Dr. Dong Yang worked with Professor Shengzhong (Frank) Liu in Shaanxi Normal University, China since 2014 and became a full professor in 2017. Dong joined Virginia Tech in 2017 and moved to Pennsylvania State University in the fall of 2018 as Research Assistant Professor. His research interests include solar cells, semiconductor materials, materials science, and engineering of graphene carbon materials.
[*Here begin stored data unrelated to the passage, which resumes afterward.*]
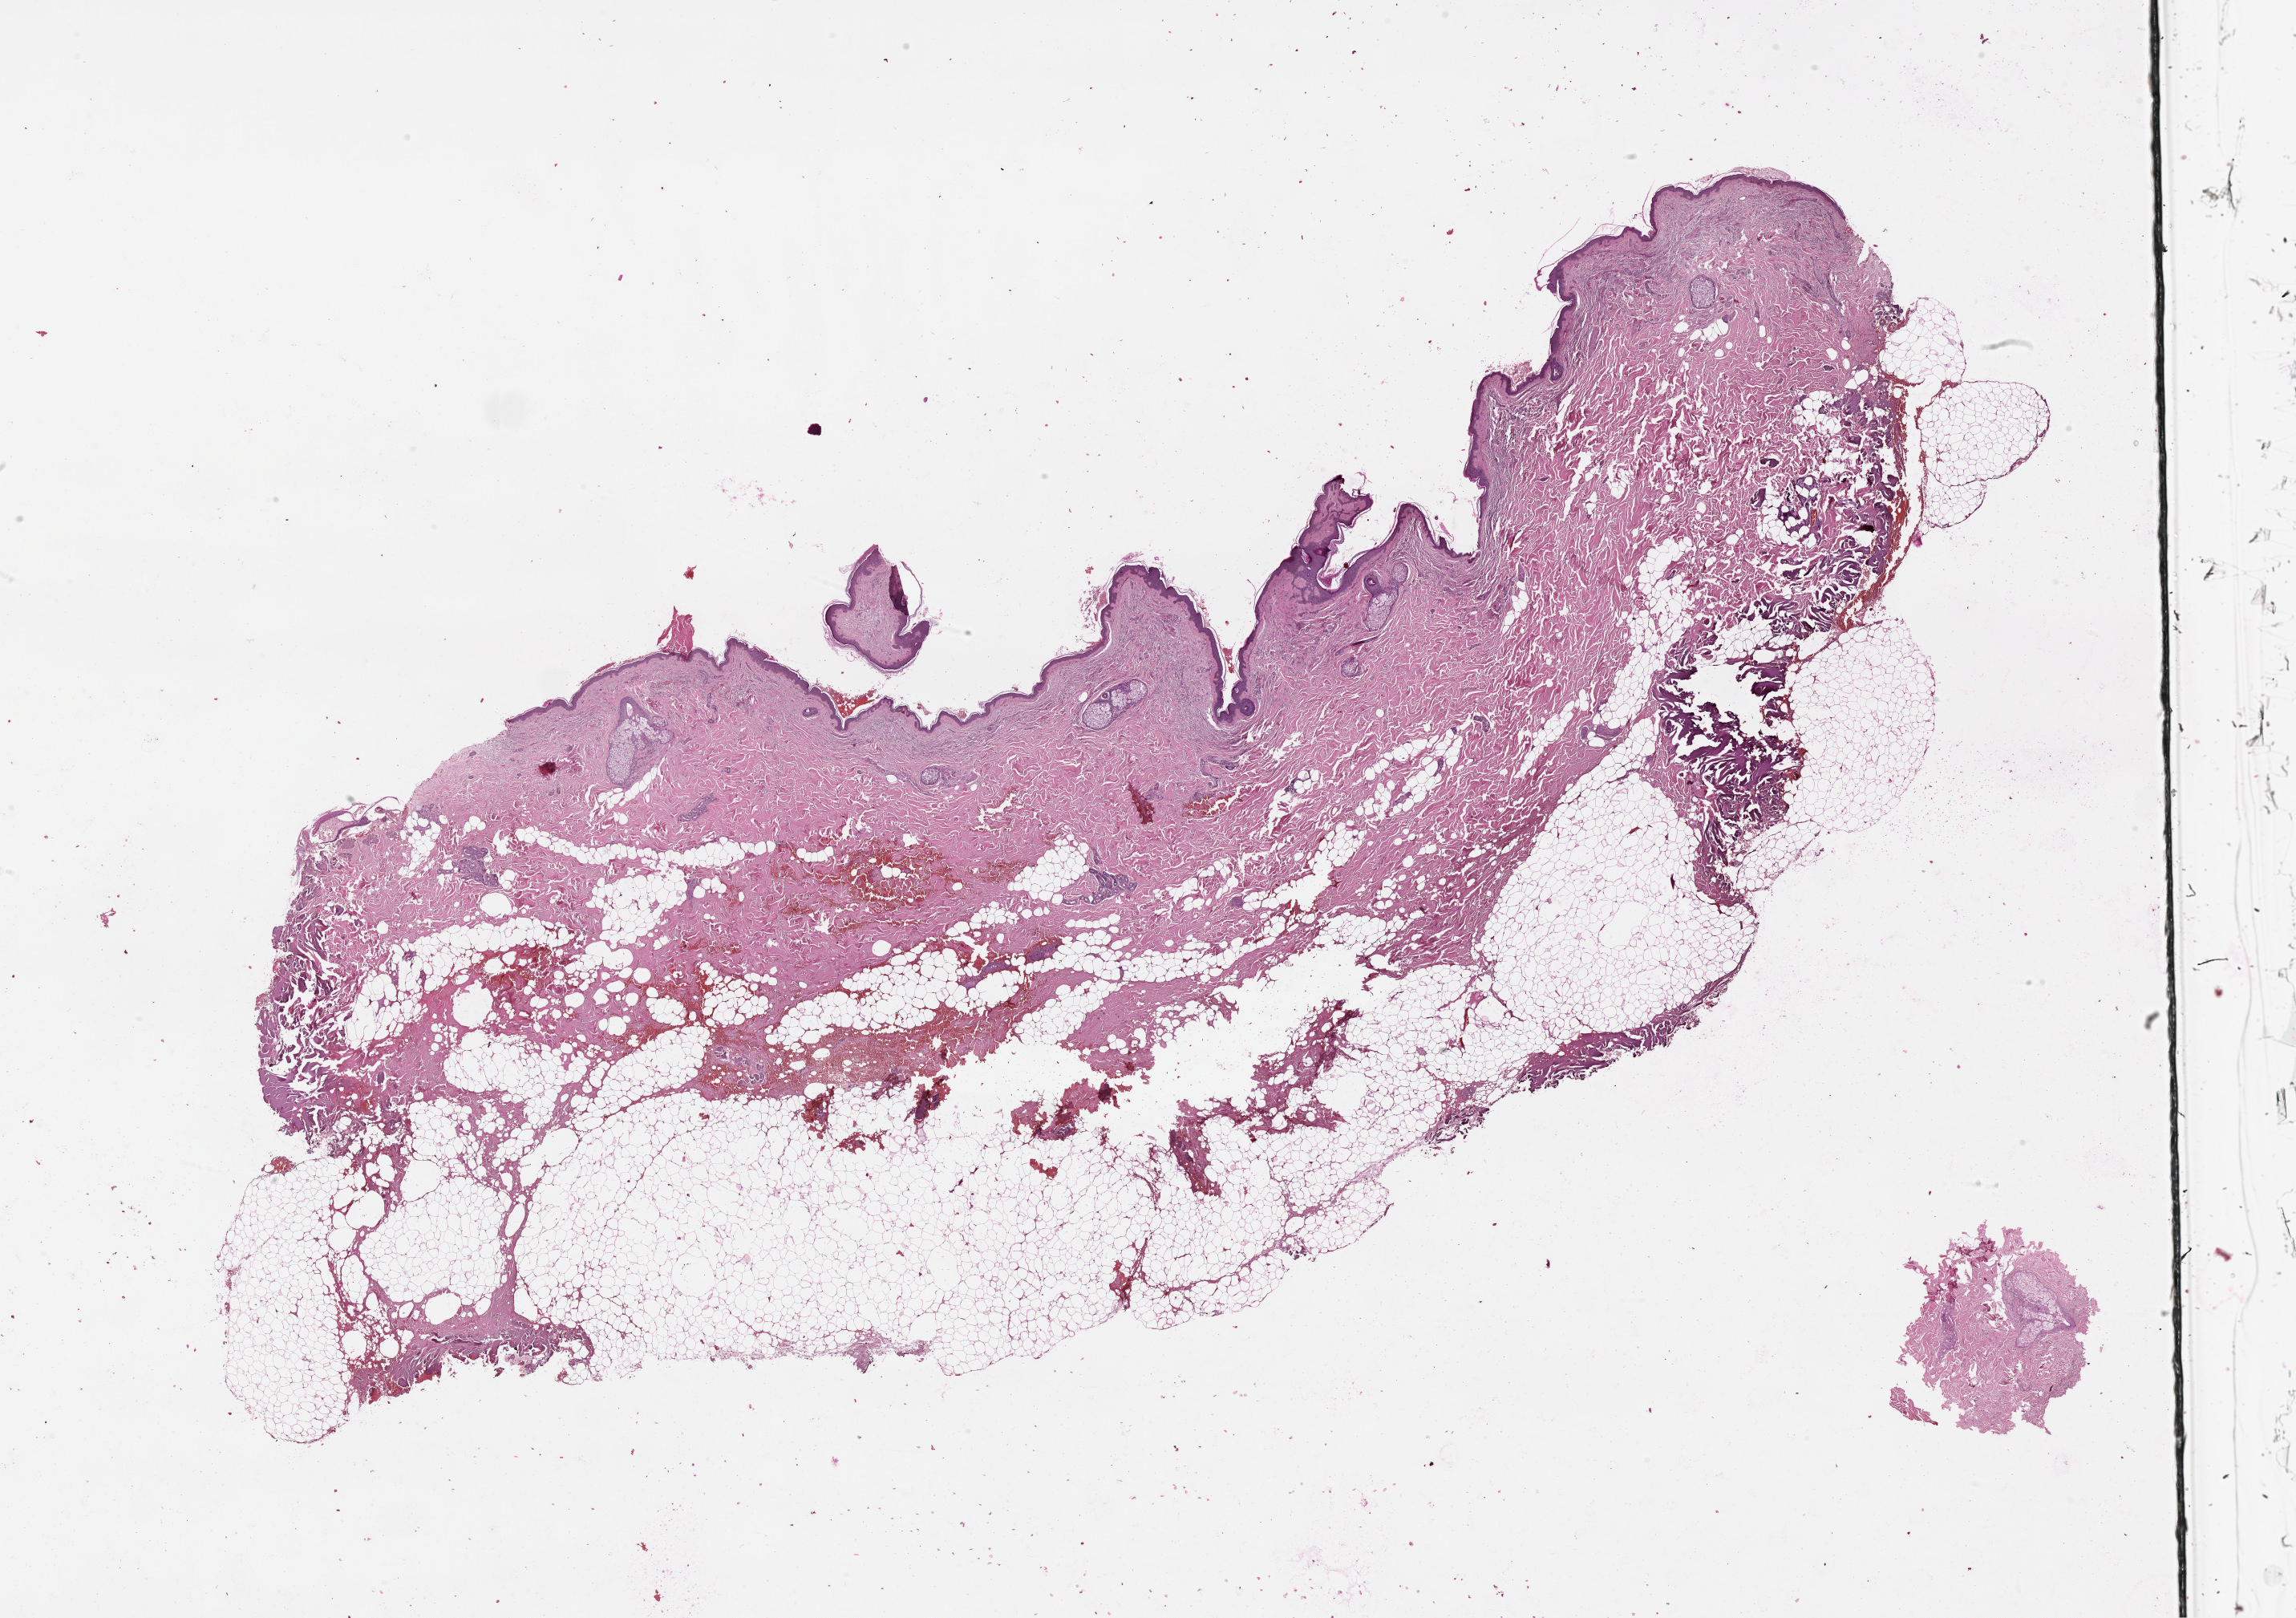
Digitized Hematoxylin and eosin (H&E) stained tissue section (whole slide) — shown as a low-resolution overview of the whole scanned area (about 23.1 x 16.2 mm, slide scanned at 20x). Normal (non-tumour) tissue sample, sampled site: shoulder. 68-year-old female patient.
• this section: normal (non-tumour) tissue from the same patient
• patient diagnosis: Malignant melanoma, NOS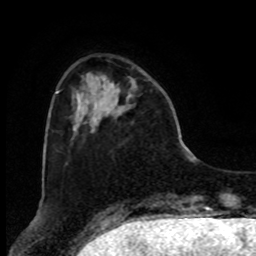
Breast MRI, one axial slice. Slice 21 of 80 in the series (ordered by position). Cropped to one breast. Dynamic contrast-enhanced series, time point 2 of 8 at this slice position (early post-contrast). 1.5 T. TE 4.2 ms, TR 7 ms. 2 mm slice thickness. 256 × 256 image matrix. Female patient.
Outlined on this slice (semi-automatic segmentation, software-assisted and operator-edited):
- enhancing-tissue mask used for the functional tumour volume (all voxels passing the contrast-enhancement thresholds inside the analysis volume; usually the tumour): bounding box (x1, y1, x2, y2) in pixels: (112, 78, 137, 108)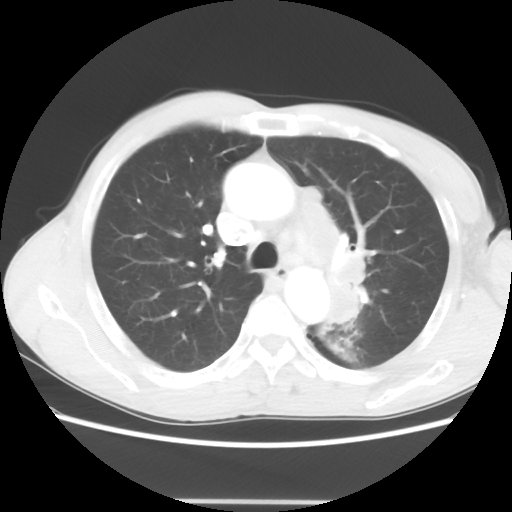
Chest CT, one axial slice; position 44 of 62 along the scan axis; reconstruction kernel STANDARD; lung window (W 1500 / L -600 HU); 512 × 512 image matrix. Patient: male, 61 years. From the clinical record (not read from this slice): clinical TNM (as recorded): T3 N1 M1.
Outlined on this slice (rectangle marked by the reading radiologist):
- lung tumour (recorded histology: adenocarcinoma): bounding box [x1, y1, x2, y2] px = [304, 180, 369, 329]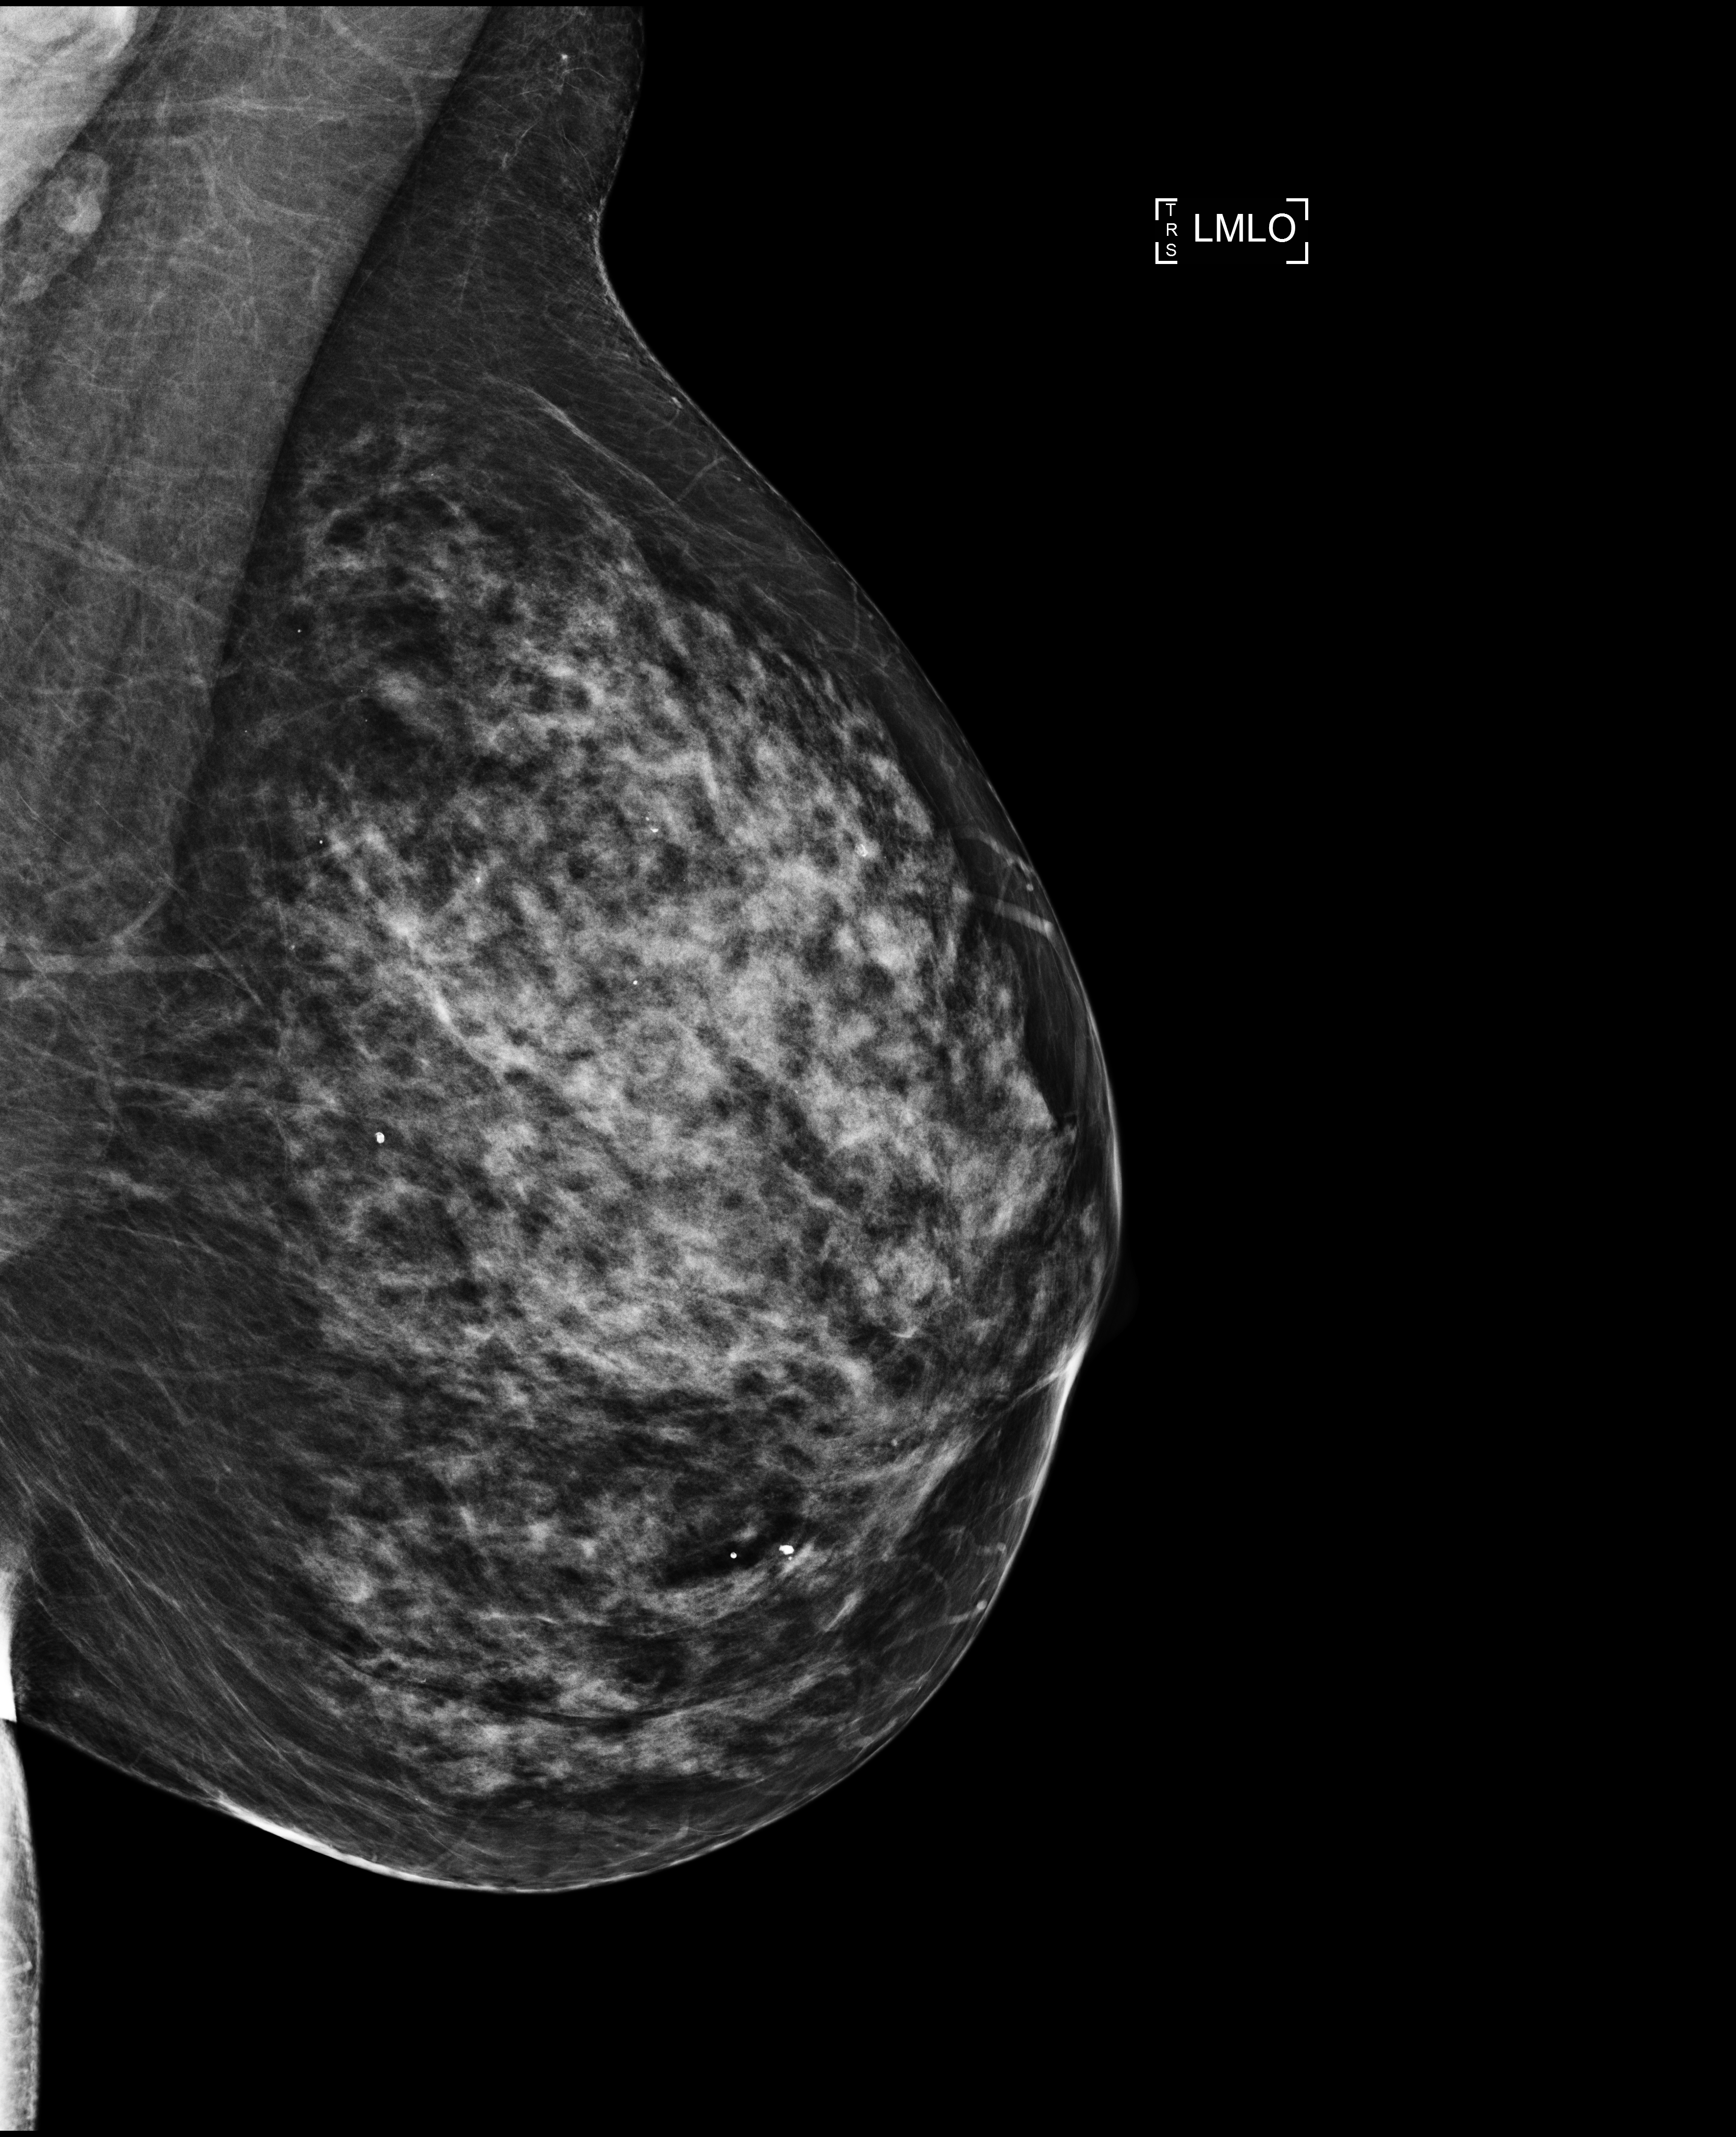
Annual screening mammography examination, compressed breast thickness 60 mm, system: Selenia Dimensions. Patient aged 63 years (female).
Image type: full-field digital mammogram. Breast: left. Projection: medio-lateral oblique projection.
Dr. Congcong Wu has led the solar cell team in CEHMS, Virginia Tech since 2014. In the fall of 2018, Congcong joined Pennsylvania State University as Research Associate Professor. His research mainly focuses on developing next-generation photovoltaic systems for clean and efficient energy conversion.

Dr. Joe Shapter received his PhD in Reaction Dynamics from the University of Toronto in 1990. He subsequently held an NSERC Fellowship at The University of Western Ontario before moving to Australia in 1996 to take up a position at Flinders University. Joe served as Dean of the School of Chemical and Physical Sciences for 6.5 years and headed the Flinders involvement in both the Australian Microscopy and Microanalysis Research Facility (AMMRF) and the Australian National Fabrication Facility (ANFF), and was SA Director for AMMRF. His major interests are in the area of novel nanomaterial production, nanometer-scale characterization of these materials, and their applications in, for example, sensors or solar cells.